Have a lot of eye cosmetics at home and don’t know how to use them? or
You know how to use them but you get the feeling that something isn’t suiting your skin? or
You know that some eye cosmetic isn’t suiting your skin but you still use it anyway!
If these questions have popped up in your head at any pint in your life then read on.
Here are some tips for the frequent eye makeup user and some precautions as stated by the FDA (Food and Drug Administration) that should be taken when using an eye cosmetics.
Before applying the eye makeup
- Wash your hands to get rid of any bacteria or viruses that might possibly infect your eyes or the skin around it.
- If you are using eye lash curlers ensure that they are clean.
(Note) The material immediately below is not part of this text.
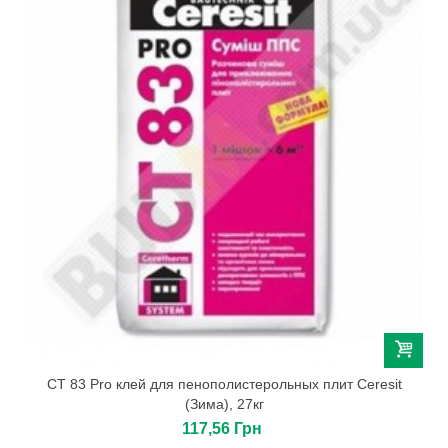
СТ 83 Pro клей для пенополистерольных плит Ceresit
(Зима), 27кг
117,56 Грн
A quick soapy water rinse should suffice. Make sure that the instrument dries off completely before you put it back in your makeup kit to avoid damage from rust or fungal growth.
- Don’t use your saliva (yes people do that ) or tap water to moisten dried off kajal or mascara. The bacteria from your mouth or tap water may be a potential source of infection. Furthermore, the water can dilute the preservative in the product that is actually meant to ward off the infectious growth.
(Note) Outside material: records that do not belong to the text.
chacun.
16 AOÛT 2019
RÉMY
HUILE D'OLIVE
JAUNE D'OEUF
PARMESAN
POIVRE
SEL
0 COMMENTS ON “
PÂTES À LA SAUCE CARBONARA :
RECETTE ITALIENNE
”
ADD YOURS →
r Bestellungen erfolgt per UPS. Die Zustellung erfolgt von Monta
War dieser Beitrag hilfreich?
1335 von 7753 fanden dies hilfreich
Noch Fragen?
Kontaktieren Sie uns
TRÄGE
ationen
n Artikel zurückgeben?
- Don’t use any cosmetics near your eye unless they are intended specifically for that use. For instance, don’t use a lip liner as an eye liner. You may be exposing your mouth, or to color additives that are not approved for use in the area of the eye.
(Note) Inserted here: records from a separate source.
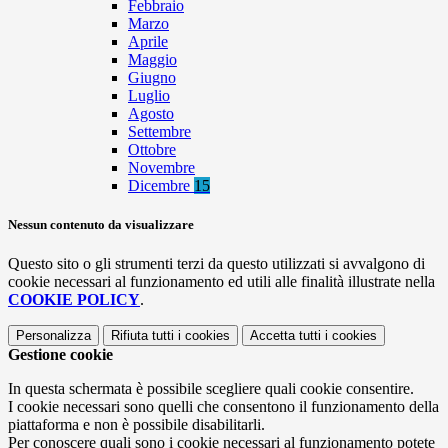
Febbraio
Marzo
Aprile
Maggio
Giugno
Luglio
Agosto
Settembre
Ottobre
Novembre
Dicembre
15
Nessun contenuto da visualizzare
Questo sito o gli strumenti terzi da questo utilizzati si avvalgono di
cookie necessari al funzionamento ed utili alle finalità illustrate nella
COOKIE POLICY
.
Personalizza
Rifiuta tutti
i cookies
Accetta tutti
i cookies
Gestione cookie
In questa schermata è possibile scegliere quali cookie consentire.
I cookie necessari sono quelli che consentono il funzionamento della
piattaforma e non è possibile disabilitarli.
Per conoscere quali sono i cookie necessari al funzionamento potete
- Please avoid using old cosmetics! Manufacturers usually recommend discarding mascara two to four months after purchase.
While applying the eye makeup:
- Do not rigorously apply the eyeliner. The tip can cause micro trauma (scratches) on the upper eye lid creating a portal of entry for the bacteria.
- For all those lovely ladies who do their eye makeup in a train or cab: Don’t! You never know when the vehicle breaks and the eyeliner gets into your eye rather than on it!
- No matter how much you love your mom or aunt or friend (s), avoid sharing makeup. Everyone ha their own local bacteria. Sharing cosmetics might lead to the sharing of these bacteria as well… and I am sure you don’t want a red eye or infected skin because of this.
- Check for any signs of irritation (itching, redness, dryness, peeling etc) of your skin around the eyes. Avoid using eye cosmetics if you have an eye infection or the skin around the eye is inflammed. Wait until the area is healed or better yet visit your dermatologist!
After applying the eye makeup:
- If you feel an itch or a tingling sensation throughout the day or if you think that the skin is getting red, then avoid the use of that particular product. There is a possibility that either you have developed an infection or an allergy. In either case, discarding the cosmetic will be the right thing to do.
- Keep your cosmetics in a clean pouch or box. Avoid exposure to dirt or dust.
- Don’t store cosmetics at temperatures above 85 degrees F. Cosmetics kept for long periods in hot cars, for example, are more susceptible to deterioration of the preservative.
A lot of products have come in to the market keeping in mind the ” needs” of the quintessential clientele who think that cosmetics are the road to ‘beautiful skin’. Oh please don’t read me wrong… I am not against any cosmetic, but I also believe that even though they help enhance your beauty after all chemicals that you are applying on your skin. So it is necessary that you not only acquire the knowledge on how to use them but how to use them according to the needs of your skin.